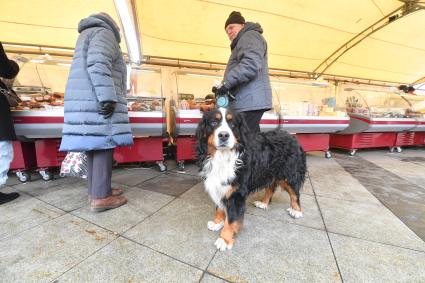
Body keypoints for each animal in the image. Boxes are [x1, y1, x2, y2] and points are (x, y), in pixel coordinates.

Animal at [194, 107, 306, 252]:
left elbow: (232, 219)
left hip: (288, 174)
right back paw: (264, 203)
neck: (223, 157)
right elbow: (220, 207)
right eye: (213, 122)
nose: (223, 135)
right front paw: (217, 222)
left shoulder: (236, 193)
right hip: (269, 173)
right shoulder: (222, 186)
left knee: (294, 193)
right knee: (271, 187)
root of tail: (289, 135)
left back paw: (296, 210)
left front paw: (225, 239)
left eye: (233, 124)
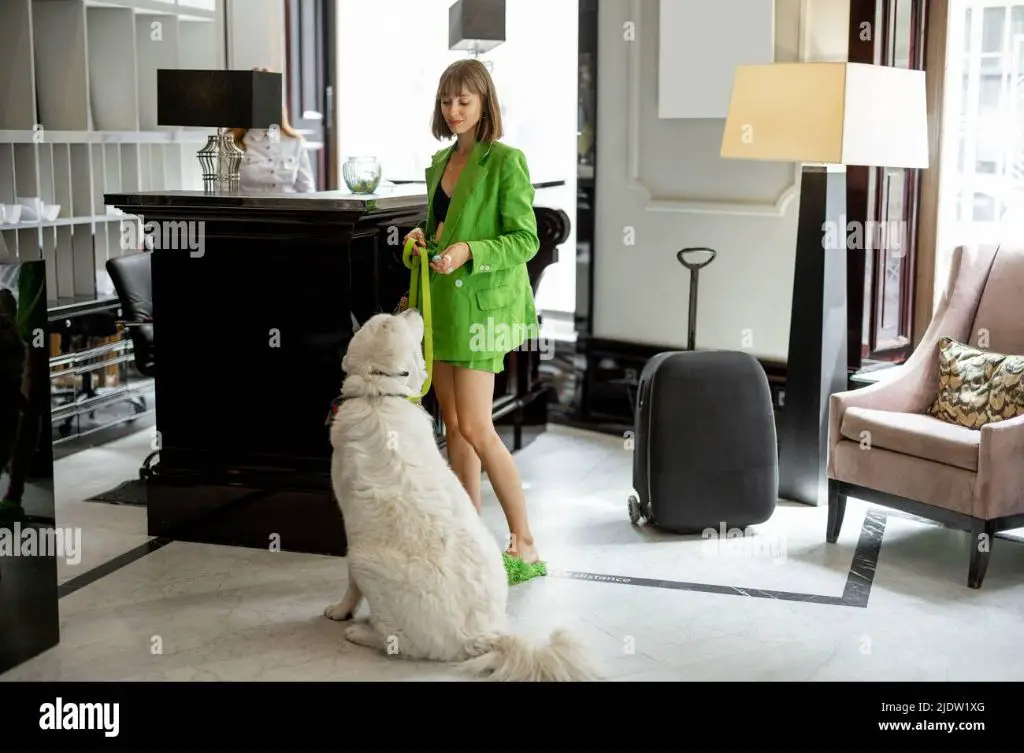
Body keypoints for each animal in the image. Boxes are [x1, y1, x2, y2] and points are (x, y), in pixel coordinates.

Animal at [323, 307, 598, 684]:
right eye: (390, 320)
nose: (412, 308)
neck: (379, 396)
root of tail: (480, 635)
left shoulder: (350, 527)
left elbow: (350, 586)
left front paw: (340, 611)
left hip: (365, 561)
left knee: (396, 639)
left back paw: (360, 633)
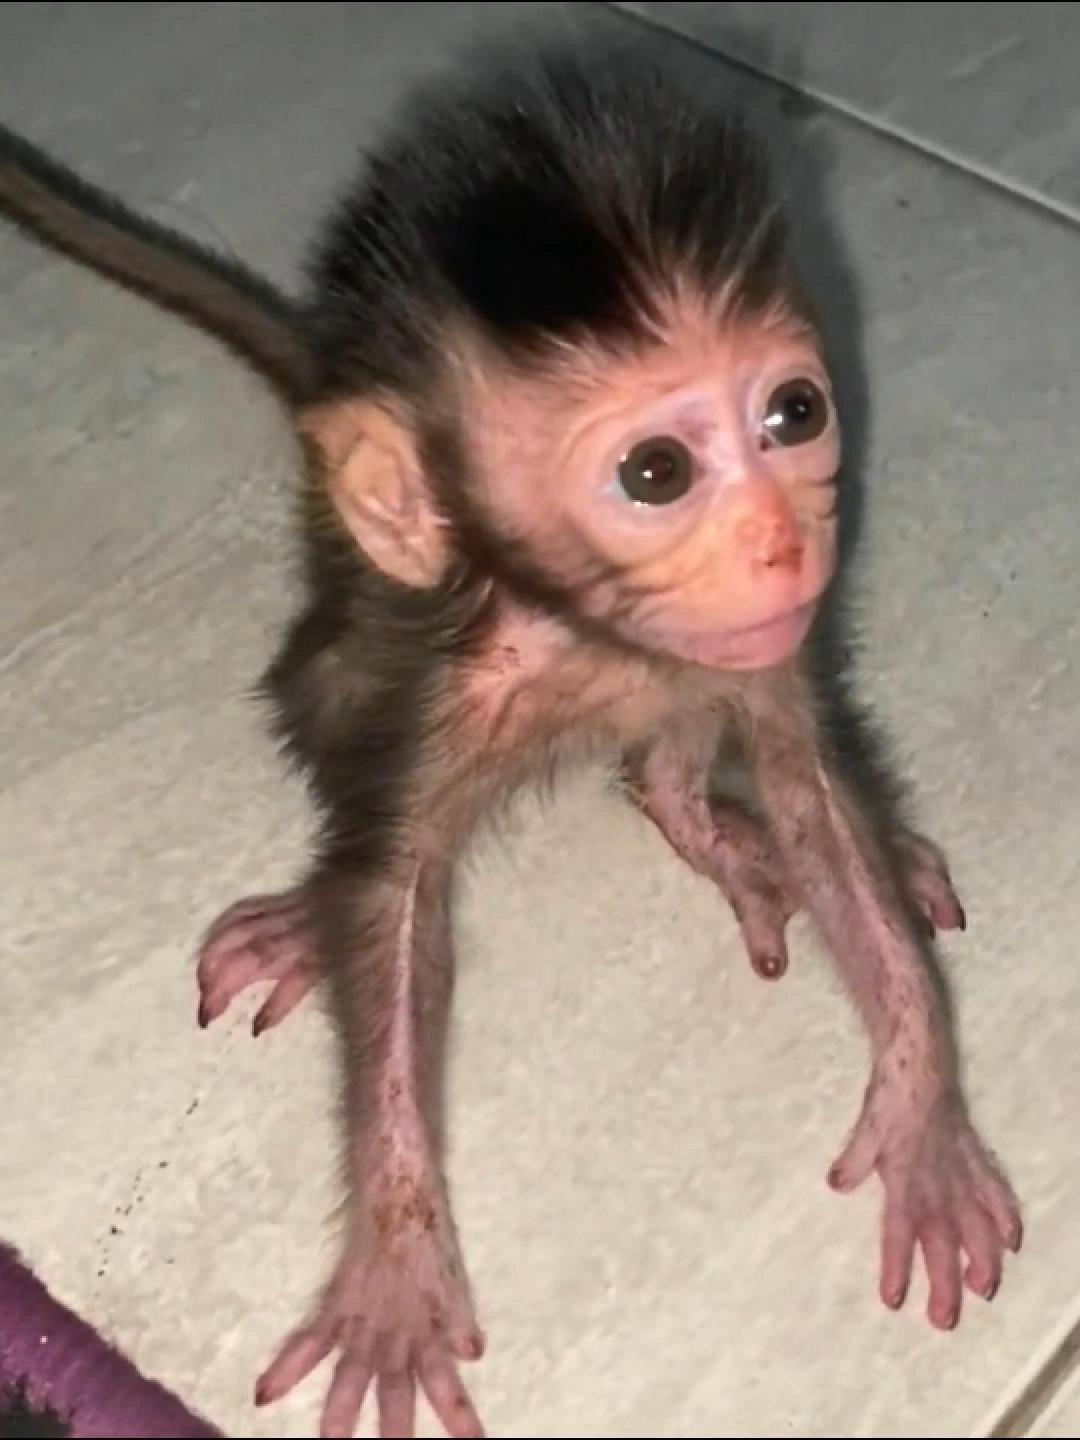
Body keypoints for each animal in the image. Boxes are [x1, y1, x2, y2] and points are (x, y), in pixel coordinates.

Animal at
______________________________
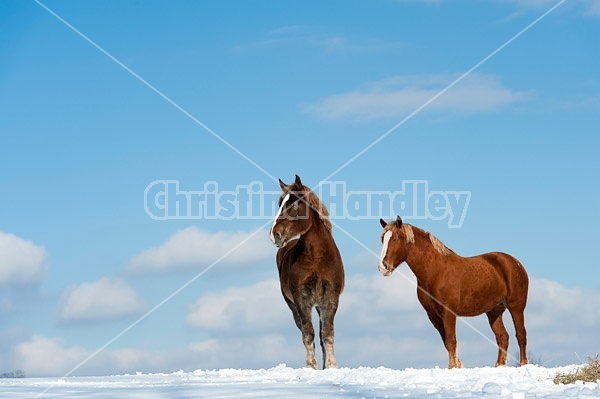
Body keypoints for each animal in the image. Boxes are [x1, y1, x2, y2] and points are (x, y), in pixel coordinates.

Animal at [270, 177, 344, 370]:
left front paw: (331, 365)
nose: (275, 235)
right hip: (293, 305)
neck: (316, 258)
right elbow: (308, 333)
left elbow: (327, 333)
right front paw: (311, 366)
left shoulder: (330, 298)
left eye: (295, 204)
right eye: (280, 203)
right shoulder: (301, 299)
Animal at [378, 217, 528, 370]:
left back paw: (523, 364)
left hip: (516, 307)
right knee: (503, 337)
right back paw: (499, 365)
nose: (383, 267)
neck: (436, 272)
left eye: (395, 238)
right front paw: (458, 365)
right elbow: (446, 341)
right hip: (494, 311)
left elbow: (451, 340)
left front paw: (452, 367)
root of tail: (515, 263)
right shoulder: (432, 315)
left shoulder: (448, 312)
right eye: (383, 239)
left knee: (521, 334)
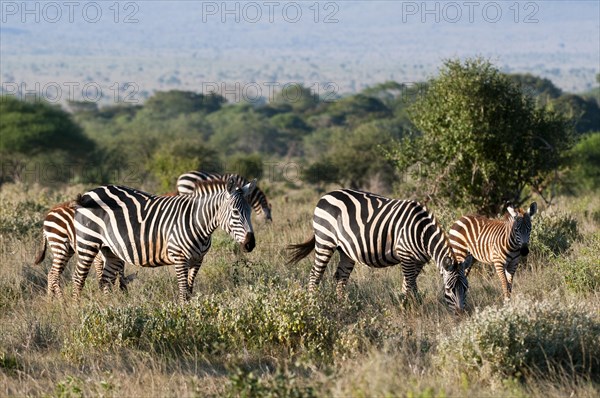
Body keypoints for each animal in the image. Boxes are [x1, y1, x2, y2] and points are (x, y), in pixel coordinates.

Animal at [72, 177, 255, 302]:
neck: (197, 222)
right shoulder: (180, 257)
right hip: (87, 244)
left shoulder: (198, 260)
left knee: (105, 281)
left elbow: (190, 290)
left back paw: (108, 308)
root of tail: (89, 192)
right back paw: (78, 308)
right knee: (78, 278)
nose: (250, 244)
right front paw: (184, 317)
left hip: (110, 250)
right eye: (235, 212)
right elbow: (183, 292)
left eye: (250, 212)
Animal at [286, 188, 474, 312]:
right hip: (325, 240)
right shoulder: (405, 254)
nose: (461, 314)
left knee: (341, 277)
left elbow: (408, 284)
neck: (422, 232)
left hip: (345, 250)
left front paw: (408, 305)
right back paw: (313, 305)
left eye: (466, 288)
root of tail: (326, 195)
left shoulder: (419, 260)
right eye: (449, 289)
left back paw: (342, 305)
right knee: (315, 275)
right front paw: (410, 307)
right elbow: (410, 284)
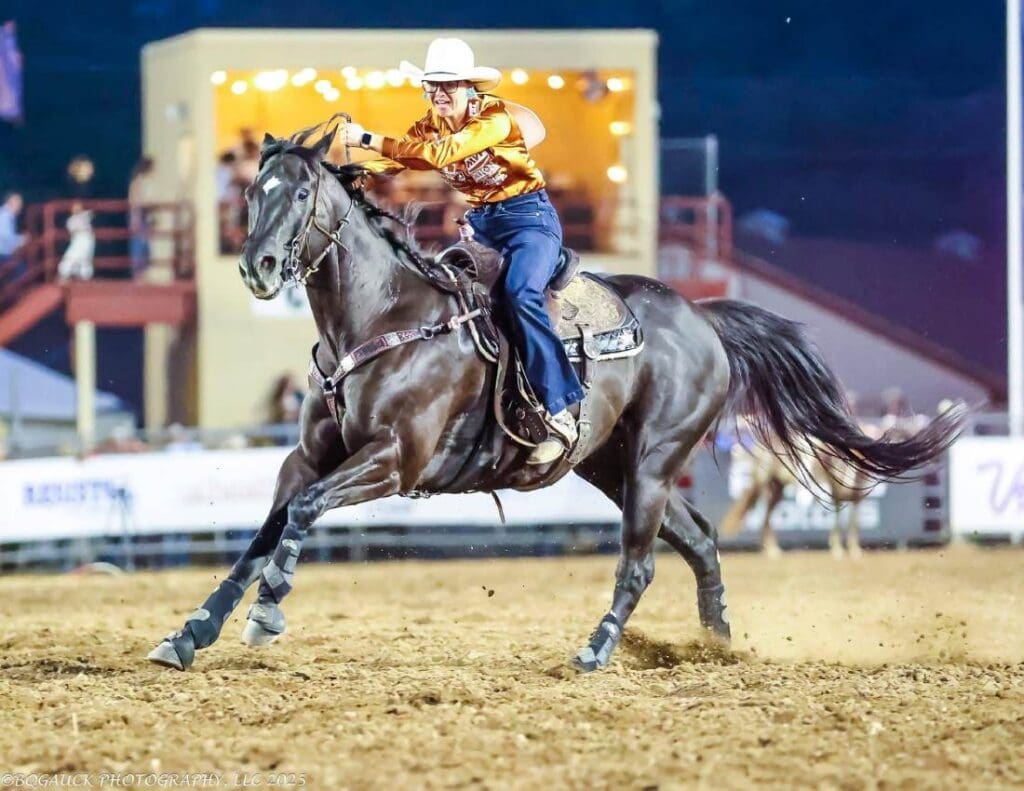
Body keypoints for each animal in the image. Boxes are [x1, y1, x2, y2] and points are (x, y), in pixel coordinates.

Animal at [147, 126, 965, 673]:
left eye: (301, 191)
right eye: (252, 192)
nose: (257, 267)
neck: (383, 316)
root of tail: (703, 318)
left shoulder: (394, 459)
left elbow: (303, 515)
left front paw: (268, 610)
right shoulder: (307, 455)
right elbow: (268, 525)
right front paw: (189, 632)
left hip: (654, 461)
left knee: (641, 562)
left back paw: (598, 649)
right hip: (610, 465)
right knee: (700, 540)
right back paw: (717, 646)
______________________________
*Work instructions:* Within the material above, output exactly the lines from the one with "right shoulder: (301, 299)" through the one with "left knee: (521, 334)", end lines included, and nothing besides.

*Answer section:*
right shoulder: (301, 299)
Animal at [378, 217, 528, 370]:
left back paw: (523, 364)
left hip: (516, 307)
right knee: (503, 337)
right back paw: (499, 365)
nose: (383, 267)
neck: (436, 272)
left eye: (395, 238)
right front paw: (458, 365)
right elbow: (446, 341)
right hip: (494, 311)
left elbow: (451, 340)
left front paw: (452, 367)
root of tail: (515, 263)
right shoulder: (432, 315)
left shoulder: (448, 312)
right eye: (383, 239)
left knee: (521, 334)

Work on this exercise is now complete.